Soweit kannten sie mich – ich drohte sowas nicht nur an, nein, ich zog sowas auch durch. Da war ich stur wie ein Panzer. Immer schon.

Deshalb waren sie auch sofort gesprächsbereit.

Aber sie waren so verwahrlost und so wenig in der Lage, für irgendwas Verantwortung zu übernehmen, dass es beinahe unmöglich war, ihnen irgendwas zu übertragen.

 

Wir einigten uns darauf, dass sie ab jetzt die „Herren der Zeit“ waren. Sie waren in der Lage, die Zeit absolut präzise zu messen – sie brauchten keine Uhr und keinen Wecker. Also schaltete ich die Weckfunktion des Radioweckers ab – die hatte sowieso jeden gestört. Und die blieb abgeschaltet.

Ich sagte meinen Kleinen:

„So, und ab jetzt ist es eure Aufgabe, dass wir pünktlich wach werden. Ich kümmere mich nicht mehr darum. Wenn wir verschlafen, dann verschlafen wir eben. Aber eins ist klar: Wenn wir uns dem stellen, dass wir da irgendwas versäumt haben, dann seid ihr alle Mann an Deck und ihr seid ganz vorne mit dabei.
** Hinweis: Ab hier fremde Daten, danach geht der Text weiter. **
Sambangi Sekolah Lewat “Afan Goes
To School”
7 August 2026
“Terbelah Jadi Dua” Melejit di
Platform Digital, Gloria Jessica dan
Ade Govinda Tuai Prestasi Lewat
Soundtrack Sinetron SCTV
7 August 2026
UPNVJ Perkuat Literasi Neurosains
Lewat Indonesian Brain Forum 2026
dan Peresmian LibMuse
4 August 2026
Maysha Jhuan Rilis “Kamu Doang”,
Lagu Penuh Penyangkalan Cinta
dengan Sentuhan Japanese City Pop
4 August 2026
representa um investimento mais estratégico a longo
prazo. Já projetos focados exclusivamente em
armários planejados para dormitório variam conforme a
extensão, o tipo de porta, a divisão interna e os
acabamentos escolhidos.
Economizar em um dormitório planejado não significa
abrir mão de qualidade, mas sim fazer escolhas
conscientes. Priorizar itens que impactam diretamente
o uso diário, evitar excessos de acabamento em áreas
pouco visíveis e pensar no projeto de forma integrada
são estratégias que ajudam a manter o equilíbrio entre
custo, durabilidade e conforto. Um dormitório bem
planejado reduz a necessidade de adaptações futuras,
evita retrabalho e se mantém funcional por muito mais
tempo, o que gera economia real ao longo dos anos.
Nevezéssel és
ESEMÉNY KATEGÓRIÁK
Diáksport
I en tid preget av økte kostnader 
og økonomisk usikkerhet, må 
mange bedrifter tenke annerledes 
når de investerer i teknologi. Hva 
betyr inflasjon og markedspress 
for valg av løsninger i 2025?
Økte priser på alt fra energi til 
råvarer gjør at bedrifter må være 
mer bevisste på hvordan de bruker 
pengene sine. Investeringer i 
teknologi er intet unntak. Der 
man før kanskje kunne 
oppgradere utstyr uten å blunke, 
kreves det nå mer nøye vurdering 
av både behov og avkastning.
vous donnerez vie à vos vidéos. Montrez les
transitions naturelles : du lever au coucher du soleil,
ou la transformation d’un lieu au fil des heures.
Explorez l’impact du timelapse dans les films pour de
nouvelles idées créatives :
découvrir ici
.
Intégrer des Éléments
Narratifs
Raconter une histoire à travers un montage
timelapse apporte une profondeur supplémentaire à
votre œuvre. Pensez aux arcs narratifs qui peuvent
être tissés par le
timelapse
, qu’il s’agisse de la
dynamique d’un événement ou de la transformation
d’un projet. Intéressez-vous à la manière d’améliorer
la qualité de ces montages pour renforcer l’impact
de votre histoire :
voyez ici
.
Ihr versteckt euch dann nicht hinter mir und guckt mir zu, wie ich die Dinge wieder bereinige!“

 

Meine Kleinen begriffen und akzeptierten.

Schon seit mehr als drei Jahrzehnte haben wir jetzt keinen Wecker mehr.

Und egal, welche Uhrzeit ich anordne:

„Jungs, wecken um 05:35“ – meine Kleinen sind in der Verantwortung.

Sie kommen dieser Verantwortung nach.

In all den Jahren haben wir nur zweimal verschlafen.

 

Seit ein paar Jahren habe ich dieses strenge Reglement allerdings ein wenig aufgeweicht. Wenn wir extrem erschöpft sind oder meine Kleinen extrem müde oder traurig, dann unterstütze ich sie schon mal mit dem Wecker auf meinem Handy. Aber das kommt nur sehr selten vor. Meine Kleinen sind weiterhin die Herren der Zeit. Sie übernehmen Verantwortung bei unserer gemeinsamen Entwicklung und unserem gemeinsamen Wohlergehen (mittlerweile tun sie das weit, weit über die Zeitkontrolle hinaus), und damit geht es uns allen sehr gut.

 

Wir ziehen hier alle an einem Strang, und wir sind sehr zufrieden damit.

Manchmal erzählen wir uns Lagerfeuergeschichten und schwelgen in „Weißt du noch?“ Und dann wird immer wieder die Zeit ein Thema, als wir noch einen Wecker hatten und den sogar brauchten. … Das ist jetzt schon so lange her. … Weißt du noch?